In the old town several historic churches, the former are Cistercian - nunnery , the Francisceum (former Franciscan monastery from 1246), the Guildhall , the sand stone statue of Roland of 1446, the city wall with several towers and gates in different states of preservation (the coat of arms of the city shows the wall and all five towers) as well as individual half-timbered houses, which, however, no longer form a coherent ensemble. Otherwise, the development consists mainly of buildings that have been built since the 1950s. After the fire and the demolition of the corps logis and the west wing of the palace in 1945 and 1947, the east wing, the guard, the restored cavalier houses with elaborate baroque decorations and the ruins of the stables are still preserved.
Buildings
The residential palace of the Princes of Anhalt-Zerbst , built from 1681 onwards, was a large three-storey, three-wing complex with central projections . It was built according to the plans of Cornelis Ryckwaert and continued after his death by G. Simonetti . The west wing was built between 1705 and 1711 and contained the castle chapel with the crypt of the Zerbst Ascanians. The corps de logis was dominated by its tower by Johann Christoph Schütze . The east wing was built from 1744 to 1747 according to designs by Georg Wenzeslaus von Knobelsdorff , as was the decoration of the audience hall. The castle contained significant evidence of the Frederician Rococo spatial art by Johann Michael Hoppenhaupt . Most recently it housed the Anhalt State Archives, the Zerbst City Archives and the Anhalt State Museum . The castle was destroyed by a US air raid on April 16, 1945 and after 1945 it was dismantled down to the east wing. This has been preserved as a ruin. In order to stop the ongoing deterioration of the building structure, safety work was initiated in 2005 on the initiative of a development association with the aim of rebuilding it later. In the meantime, several interior rooms have been prepared, which are used, among other things, for exhibition purposes. The former princely riding school is located in the palace garden, now restored and used as a town hall.
In addition to the former castle guard, there are two baroque cavalier houses built by Johann Tobias Schuchardt from 1710 to 1713 , which were initially used as residential buildings for the highest court officials and later for administrative purposes. They burned down on April 19, 1945 after an air raid and were rebuilt from 1958 to 1960, outwardly in their old form.
The Trinity Church was built from 1683 to 1696 according to plans by the master builder Cornelis Ryckwaert for the Lutherans as a cross-shaped central building in the Baroque style. It was badly damaged in an air raid on April 14, 1945; on April 16, it burned down with all its valuable equipment . From 1951 to 1967 the reconstruction took place without the galleries.

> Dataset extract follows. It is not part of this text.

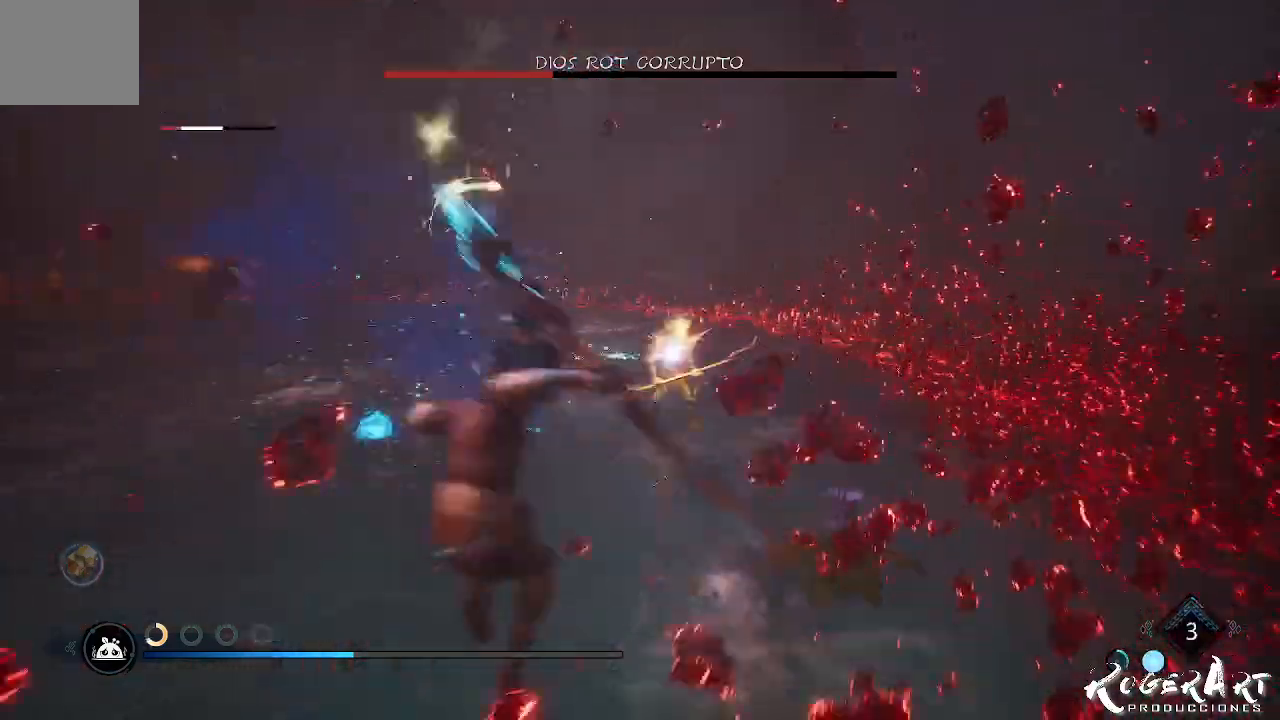
{"buttons": [], "left_stick": "down-left", "right_stick": "center", "events": [[367, "CIRCLE", "down"], [433, "CIRCLE", "up"]]}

The Nikolaikirche was a late Gothic, three-aisled hall church that was built as the city's parish church from 1430 . It was well equipped. On April 16, 1945 the church burned down to the surrounding walls in an air raid and has been in ruins ever since . The central tower was blown up so that only the north and south towers can be seen. Securing work has been taking place since 1991, in which the German Foundation for Monument Protection is involved. A bell house was set up in the north tower. The first renovated bell was installed there on September 1, 2007. This was followed by two more refurbished bells and a new one by 2008, which was financed by a sponsor and manufactured in the Lauchhammer art and bell foundry . A fifth, also historic, bell is ready for installation. It is planned to install them in the south tower. The oldest bell dates from 1378, the other two historical bells already installed from 1447 and 1660.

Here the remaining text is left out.